TASK INPUT Block Start
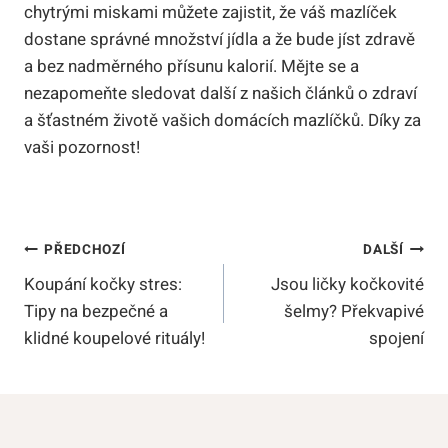
chytrými miskami můžete zajistit, že váš mazlíček
dostane správné množství jídla a že bude jíst zdravě
a bez nadměrného přísunu kalorií. Mějte se a
nezapomeňte sledovat další z našich článků o zdraví
a šťastném životě vašich domácích mazlíčků. Díky za
vaši pozornost!
Navigace
PŘEDCHOZÍ
DALŠÍ
Koupání kočky stres:
Jsou ličky kočkovité
Pro
Tipy na bezpečné a
šelmy? Překvapivé
Příspěvek
klidné koupelové rituály!
spojení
TASK INPUT Block End
ASSIGNED TASK:
Please print the material exactly as given above, omitting the pictures.

RESPONSE TO THIS EXERCISE:
chytrými miskami můžete zajistit, že váš mazlíček
dostane správné množství jídla a že bude jíst zdravě
a bez nadměrného přísunu kalorií. Mějte se a
nezapomeňte sledovat další z našich článků o zdraví
a šťastném životě vašich domácích mazlíčků. Díky za
vaši pozornost!
Navigace
PŘEDCHOZÍ
DALŠÍ
Koupání kočky stres:
Jsou ličky kočkovité
Pro
Tipy na bezpečné a
šelmy? Překvapivé
Příspěvek
klidné koupelové rituály!
spojení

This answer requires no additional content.